Um Kompetenzen zu prüfen, muss man Studierenden Gelegenheit geben, mit ihrem Wissen und ihren Fertigkeiten eine möglichst lebensnahe Situation angemessen bewältigen zu können. Solche möglichst realistischen Situationen zu schaffen und in ein Prüfungsformat zu übersetzen, ist ungewohnt und aufwändig. Elemente einer praktischen Prüfung können sein:
- Rollenspiele
- Simulationen, Planspiele
- Bauen von Modellen, Programmieren
- Zirkelstationen, an denen Fertigkeiten demonstriert werden
In der Medizin beispielsweise gibt es das Prüfungsformat “Objective Structured Clinical Examination” (OSCE). Es besteht aus einem Parcours mit verschiedenen standardisierten Stationen, wo Studierende an Schauspielpatienten, Kommilitonen oder Simulationspuppen praktische Fertigkeiten demonstrieren (z.B. einen Gipsverband anlegen, einen Katheter legen, ein Aufklärungsgespräch führen) und dabei von den Prüfern beobachtet und anhand einfacher Rating-Skalen benotet werden. So eine Prüfung kann für 100 Studierende einen ganzen Tag dauern und um die 20 Prüfer und Hilfskräfte beschäftigen.
Tipps:
- Wenn viele Prüfer und Hilfskräfte eingesetzt werden, empfiehlt es sich, Handzettel mit klaren Anweisungen und Beobachtungskriterien zu verteilen sowie ein gemeinsames Prüfungsbriefing oder eine Prüfungsschulung zu abzuhalten.
- Bei diesem Prüfungsformat ist ein Testlauf mit allen Beteiligten dringend empfohlen.
- Um langfristig den Aufwand solcher Prüfungen zu reduzieren, sollten Sie von Anfang an die Wiederverwendung von Materialien im Auge behalten.

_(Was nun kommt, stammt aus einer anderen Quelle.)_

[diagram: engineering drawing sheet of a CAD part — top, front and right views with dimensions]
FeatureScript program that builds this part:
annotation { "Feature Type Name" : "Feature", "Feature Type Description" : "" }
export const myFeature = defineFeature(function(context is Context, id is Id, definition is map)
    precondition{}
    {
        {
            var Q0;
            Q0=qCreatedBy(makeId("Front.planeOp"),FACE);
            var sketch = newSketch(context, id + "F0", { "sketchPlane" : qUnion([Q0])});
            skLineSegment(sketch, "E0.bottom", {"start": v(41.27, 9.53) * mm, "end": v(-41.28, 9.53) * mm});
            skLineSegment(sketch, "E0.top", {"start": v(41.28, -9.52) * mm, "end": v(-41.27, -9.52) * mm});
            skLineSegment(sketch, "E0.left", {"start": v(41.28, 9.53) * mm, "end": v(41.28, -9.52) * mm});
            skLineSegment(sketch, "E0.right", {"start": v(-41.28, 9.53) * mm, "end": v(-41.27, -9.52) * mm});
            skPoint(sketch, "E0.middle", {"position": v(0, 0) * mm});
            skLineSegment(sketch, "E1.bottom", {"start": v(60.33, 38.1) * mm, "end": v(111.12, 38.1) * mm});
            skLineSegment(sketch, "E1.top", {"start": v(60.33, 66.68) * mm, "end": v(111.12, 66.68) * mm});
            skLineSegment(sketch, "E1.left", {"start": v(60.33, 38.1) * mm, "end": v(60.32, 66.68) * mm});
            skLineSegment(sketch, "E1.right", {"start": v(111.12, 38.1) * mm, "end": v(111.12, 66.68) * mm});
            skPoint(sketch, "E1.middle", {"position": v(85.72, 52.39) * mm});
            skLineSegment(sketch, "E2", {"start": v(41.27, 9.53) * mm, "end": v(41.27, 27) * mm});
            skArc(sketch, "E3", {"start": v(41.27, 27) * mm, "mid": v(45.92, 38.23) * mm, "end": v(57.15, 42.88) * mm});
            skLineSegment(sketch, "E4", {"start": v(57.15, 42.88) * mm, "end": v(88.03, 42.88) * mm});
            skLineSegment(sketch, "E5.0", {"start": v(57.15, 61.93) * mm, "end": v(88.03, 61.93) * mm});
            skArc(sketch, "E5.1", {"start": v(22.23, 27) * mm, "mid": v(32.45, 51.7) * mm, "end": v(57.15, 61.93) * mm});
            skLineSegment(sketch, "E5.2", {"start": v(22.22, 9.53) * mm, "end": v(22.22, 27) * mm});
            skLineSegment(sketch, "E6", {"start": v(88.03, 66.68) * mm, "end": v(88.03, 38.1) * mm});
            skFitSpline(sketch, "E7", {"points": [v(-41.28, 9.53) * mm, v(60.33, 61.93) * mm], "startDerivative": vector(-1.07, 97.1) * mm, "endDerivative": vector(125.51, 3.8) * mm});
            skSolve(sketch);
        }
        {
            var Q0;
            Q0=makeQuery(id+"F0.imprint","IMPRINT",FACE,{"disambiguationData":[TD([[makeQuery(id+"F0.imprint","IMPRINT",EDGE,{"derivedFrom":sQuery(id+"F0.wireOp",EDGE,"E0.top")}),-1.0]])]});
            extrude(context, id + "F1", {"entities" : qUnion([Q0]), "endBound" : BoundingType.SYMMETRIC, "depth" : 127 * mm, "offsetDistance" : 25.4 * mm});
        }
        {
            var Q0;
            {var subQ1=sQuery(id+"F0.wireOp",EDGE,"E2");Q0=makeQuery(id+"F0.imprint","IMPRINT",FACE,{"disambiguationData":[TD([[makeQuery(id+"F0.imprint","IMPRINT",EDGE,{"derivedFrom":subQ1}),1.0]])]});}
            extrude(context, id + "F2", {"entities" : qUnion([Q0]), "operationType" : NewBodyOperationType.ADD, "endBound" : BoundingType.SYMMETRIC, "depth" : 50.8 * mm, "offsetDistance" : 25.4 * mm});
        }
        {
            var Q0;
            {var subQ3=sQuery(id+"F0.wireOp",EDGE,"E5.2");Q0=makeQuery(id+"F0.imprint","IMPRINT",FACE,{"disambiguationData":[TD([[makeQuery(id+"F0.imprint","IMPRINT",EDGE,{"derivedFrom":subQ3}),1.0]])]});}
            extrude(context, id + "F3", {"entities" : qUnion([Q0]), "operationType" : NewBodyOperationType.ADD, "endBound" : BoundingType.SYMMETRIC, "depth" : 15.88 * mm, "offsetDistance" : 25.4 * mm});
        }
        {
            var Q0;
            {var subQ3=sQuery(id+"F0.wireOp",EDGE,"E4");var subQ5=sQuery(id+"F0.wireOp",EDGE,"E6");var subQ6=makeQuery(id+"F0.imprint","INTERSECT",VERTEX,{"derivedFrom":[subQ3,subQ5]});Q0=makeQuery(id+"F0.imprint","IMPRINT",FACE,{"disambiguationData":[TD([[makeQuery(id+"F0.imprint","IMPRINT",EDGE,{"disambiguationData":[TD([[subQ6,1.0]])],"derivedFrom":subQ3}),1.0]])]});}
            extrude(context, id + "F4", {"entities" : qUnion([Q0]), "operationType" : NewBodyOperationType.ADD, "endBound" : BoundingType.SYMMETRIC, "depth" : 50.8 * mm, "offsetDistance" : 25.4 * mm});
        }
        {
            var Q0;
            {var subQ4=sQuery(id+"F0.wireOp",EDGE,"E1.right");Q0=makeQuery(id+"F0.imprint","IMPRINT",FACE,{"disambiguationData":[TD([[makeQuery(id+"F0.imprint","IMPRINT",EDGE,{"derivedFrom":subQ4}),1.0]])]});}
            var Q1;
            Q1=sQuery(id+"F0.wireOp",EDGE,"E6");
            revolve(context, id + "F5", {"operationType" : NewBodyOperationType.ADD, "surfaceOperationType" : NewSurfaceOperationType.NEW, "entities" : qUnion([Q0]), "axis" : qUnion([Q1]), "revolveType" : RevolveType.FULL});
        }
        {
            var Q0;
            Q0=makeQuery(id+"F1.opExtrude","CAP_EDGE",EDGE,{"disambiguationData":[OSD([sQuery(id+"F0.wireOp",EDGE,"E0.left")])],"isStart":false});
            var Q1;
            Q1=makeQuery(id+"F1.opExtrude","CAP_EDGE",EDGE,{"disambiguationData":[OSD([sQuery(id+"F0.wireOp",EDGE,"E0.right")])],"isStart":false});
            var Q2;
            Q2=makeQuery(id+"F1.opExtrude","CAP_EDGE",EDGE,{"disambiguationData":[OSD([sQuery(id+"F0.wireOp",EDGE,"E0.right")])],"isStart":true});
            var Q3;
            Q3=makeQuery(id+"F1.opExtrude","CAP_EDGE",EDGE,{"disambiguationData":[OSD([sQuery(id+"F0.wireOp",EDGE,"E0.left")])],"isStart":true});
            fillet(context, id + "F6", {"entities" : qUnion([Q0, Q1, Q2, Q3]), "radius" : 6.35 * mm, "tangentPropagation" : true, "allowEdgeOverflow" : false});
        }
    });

- Überlegen Sie, ob in Ihrem Format Folgefehler auftauchen können, wie Sie damit umgehen und sie in die Note einrechnen.
- Überlegen Sie sich, welche Faktoren die Objektivität der Prüfung gefährden können, und wie Sie diese Faktoren kontrollieren oder reduzieren können.
- Informieren Sie Ihre Studierenden frühzeitig über das ungewohnte Prüfungsformat, machen Sie die Anforderungen transparent und geben Sie ihnen Gelegenheiten, sich darauf vorzubereiten.